**Problem to solve:**
Turn everything from the line containing "genus: Ardea" down to the line containing "order: Psittaciformes" into a JSON list of strings, one string per line with blank lines left out, and leave out all other lines.

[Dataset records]

__________

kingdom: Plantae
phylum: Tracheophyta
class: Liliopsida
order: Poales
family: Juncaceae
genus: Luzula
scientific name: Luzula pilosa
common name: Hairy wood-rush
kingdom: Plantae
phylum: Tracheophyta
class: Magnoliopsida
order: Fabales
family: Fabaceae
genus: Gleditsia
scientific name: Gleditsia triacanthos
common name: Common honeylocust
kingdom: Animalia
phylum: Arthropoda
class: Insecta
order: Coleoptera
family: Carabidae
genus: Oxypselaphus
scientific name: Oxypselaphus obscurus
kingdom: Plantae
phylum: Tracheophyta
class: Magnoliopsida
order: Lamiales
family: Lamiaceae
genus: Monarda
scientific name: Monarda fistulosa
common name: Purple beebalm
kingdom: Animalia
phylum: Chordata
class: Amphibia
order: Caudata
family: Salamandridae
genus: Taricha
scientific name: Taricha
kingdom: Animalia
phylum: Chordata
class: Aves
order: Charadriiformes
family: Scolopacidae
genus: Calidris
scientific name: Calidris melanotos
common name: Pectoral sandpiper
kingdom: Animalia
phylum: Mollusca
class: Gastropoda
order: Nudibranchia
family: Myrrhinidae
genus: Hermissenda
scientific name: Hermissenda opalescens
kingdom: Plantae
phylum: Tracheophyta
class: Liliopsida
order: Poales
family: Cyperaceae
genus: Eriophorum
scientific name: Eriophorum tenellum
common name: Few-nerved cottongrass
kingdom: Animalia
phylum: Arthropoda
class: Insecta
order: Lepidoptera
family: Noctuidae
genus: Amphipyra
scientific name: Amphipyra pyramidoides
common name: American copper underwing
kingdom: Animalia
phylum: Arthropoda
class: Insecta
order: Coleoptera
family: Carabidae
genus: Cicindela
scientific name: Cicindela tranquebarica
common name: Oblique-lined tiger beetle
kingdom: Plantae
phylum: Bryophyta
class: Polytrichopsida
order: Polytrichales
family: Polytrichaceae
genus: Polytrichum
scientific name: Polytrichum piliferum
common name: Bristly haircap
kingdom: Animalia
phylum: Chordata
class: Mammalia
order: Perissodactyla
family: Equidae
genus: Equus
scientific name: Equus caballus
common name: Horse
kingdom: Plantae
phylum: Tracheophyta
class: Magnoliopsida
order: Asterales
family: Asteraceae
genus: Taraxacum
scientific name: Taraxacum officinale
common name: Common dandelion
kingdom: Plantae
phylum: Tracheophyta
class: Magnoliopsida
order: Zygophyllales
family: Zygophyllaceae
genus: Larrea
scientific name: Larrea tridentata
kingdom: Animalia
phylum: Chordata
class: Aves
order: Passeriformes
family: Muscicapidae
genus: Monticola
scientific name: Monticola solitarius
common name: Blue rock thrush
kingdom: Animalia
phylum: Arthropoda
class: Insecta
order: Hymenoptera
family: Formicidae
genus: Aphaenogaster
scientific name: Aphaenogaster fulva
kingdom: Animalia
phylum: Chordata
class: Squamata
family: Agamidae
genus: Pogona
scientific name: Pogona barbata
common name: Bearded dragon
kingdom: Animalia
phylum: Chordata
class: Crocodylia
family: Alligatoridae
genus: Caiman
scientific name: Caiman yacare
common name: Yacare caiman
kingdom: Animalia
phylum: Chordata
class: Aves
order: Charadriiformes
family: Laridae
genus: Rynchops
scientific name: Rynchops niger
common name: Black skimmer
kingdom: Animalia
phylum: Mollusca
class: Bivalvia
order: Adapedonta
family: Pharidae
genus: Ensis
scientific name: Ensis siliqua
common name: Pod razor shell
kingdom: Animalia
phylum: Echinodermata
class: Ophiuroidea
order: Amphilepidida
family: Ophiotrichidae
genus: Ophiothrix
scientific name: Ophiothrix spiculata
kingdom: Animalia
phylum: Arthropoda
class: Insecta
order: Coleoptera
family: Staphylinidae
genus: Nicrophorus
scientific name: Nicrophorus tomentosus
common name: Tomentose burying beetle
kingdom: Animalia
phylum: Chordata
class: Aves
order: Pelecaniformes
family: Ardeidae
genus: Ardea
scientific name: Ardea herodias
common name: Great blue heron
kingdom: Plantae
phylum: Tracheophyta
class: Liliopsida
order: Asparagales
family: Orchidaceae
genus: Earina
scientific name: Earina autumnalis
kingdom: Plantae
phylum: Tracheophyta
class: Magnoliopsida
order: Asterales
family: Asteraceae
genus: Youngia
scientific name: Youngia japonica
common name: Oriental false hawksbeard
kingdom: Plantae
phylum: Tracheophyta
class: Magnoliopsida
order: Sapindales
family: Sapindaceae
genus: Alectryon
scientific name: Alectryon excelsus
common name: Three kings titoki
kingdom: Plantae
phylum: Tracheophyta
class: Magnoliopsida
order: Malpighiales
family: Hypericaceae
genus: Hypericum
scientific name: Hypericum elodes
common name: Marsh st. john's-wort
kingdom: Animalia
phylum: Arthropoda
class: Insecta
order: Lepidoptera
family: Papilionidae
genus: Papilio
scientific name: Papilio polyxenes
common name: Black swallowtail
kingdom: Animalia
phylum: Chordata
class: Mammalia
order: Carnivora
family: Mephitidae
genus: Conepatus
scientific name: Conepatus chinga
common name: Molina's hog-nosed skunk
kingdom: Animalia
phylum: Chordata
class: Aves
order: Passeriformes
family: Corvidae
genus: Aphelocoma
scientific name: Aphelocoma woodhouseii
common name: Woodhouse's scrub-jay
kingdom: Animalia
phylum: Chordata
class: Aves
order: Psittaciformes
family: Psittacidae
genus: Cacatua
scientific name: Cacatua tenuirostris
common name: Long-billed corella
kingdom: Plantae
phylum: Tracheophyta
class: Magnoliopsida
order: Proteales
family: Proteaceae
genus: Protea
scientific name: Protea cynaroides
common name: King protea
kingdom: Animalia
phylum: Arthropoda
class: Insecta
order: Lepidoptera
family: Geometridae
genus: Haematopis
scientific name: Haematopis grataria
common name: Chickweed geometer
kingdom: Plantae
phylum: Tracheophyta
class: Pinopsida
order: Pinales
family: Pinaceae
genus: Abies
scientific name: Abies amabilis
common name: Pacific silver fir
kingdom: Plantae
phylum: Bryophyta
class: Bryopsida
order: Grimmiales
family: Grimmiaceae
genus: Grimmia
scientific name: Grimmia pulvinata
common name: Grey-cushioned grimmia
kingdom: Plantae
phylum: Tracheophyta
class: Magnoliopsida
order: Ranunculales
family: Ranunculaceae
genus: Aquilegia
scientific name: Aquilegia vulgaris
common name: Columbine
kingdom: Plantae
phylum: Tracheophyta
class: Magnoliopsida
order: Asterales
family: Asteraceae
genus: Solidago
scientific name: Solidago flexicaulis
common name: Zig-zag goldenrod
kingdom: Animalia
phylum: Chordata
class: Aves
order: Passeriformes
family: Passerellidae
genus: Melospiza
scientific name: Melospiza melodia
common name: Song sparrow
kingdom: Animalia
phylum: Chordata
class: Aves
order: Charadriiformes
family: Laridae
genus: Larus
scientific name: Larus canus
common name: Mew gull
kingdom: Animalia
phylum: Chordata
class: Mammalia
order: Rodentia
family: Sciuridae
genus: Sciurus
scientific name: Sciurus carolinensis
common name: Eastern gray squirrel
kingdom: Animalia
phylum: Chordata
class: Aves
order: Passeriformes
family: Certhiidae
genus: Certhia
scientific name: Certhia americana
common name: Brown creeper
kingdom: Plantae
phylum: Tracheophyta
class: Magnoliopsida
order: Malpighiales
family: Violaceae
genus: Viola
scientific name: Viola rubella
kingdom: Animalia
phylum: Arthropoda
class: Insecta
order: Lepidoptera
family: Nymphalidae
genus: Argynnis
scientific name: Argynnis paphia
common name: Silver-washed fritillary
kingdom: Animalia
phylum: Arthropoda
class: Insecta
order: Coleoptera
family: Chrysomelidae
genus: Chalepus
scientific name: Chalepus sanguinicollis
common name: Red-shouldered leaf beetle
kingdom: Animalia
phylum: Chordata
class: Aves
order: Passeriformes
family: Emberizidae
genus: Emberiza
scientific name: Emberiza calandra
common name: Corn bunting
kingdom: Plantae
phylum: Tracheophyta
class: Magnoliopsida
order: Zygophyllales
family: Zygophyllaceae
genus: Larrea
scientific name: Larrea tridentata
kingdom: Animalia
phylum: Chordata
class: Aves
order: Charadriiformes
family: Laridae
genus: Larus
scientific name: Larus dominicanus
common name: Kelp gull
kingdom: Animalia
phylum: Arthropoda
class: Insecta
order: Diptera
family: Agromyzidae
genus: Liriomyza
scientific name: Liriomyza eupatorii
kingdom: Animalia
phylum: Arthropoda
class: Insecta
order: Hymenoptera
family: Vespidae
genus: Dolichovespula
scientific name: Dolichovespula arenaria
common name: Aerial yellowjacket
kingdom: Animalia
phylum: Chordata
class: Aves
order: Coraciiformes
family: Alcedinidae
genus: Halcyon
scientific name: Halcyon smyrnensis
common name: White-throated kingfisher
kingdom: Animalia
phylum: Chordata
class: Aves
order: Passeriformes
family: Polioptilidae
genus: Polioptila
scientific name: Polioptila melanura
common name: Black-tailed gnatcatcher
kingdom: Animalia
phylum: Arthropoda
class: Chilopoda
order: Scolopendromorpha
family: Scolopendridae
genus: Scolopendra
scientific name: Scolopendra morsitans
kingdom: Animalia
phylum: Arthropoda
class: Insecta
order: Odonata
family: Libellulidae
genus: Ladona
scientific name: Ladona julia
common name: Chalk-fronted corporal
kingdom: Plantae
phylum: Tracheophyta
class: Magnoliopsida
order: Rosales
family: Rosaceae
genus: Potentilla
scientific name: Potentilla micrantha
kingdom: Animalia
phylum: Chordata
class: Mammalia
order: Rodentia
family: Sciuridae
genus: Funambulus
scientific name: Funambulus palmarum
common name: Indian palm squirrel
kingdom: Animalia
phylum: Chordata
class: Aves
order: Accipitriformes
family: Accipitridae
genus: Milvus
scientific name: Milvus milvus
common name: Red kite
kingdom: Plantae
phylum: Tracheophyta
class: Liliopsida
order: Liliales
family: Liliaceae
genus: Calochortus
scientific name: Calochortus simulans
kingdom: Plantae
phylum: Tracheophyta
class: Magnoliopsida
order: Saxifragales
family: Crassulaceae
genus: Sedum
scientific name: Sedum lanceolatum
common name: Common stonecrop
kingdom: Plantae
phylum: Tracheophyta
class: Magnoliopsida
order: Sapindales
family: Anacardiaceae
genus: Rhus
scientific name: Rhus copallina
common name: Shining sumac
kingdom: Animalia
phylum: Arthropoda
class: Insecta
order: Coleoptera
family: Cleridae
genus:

__________

**Task output:**
[
  "genus: Ardea",
  "scientific name: Ardea herodias",
  "common name: Great blue heron",
  "kingdom: Plantae",
  "phylum: Tracheophyta",
  "class: Liliopsida",
  "order: Asparagales",
  "family: Orchidaceae",
  "genus: Earina",
  "scientific name: Earina autumnalis",
  "kingdom: Plantae",
  "phylum: Tracheophyta",
  "class: Magnoliopsida",
  "order: Asterales",
  "family: Asteraceae",
  "genus: Youngia",
  "scientific name: Youngia japonica",
  "common name: Oriental false hawksbeard",
  "kingdom: Plantae",
  "phylum: Tracheophyta",
  "class: Magnoliopsida",
  "order: Sapindales",
  "family: Sapindaceae",
  "genus: Alectryon",
  "scientific name: Alectryon excelsus",
  "common name: Three kings titoki",
  "kingdom: Plantae",
  "phylum: Tracheophyta",
  "class: Magnoliopsida",
  "order: Malpighiales",
  "family: Hypericaceae",
  "genus: Hypericum",
  "scientific name: Hypericum elodes",
  "common name: Marsh st. john's-wort",
  "kingdom: Animalia",
  "phylum: Arthropoda",
  "class: Insecta",
  "order: Lepidoptera",
  "family: Papilionidae",
  "genus: Papilio",
  "scientific name: Papilio polyxenes",
  "common name: Black swallowtail",
  "kingdom: Animalia",
  "phylum: Chordata",
  "class: Mammalia",
  "order: Carnivora",
  "family: Mephitidae",
  "genus: Conepatus",
  "scientific name: Conepatus chinga",
  "common name: Molina's hog-nosed skunk",
  "kingdom: Animalia",
  "phylum: Chordata",
  "class: Aves",
  "order: Passeriformes",
  "family: Corvidae",
  "genus: Aphelocoma",
  "scientific name: Aphelocoma woodhouseii",
  "common name: Woodhouse's scrub-jay",
  "kingdom: Animalia",
  "phylum: Chordata",
  "class: Aves",
  "order: Psittaciformes"
]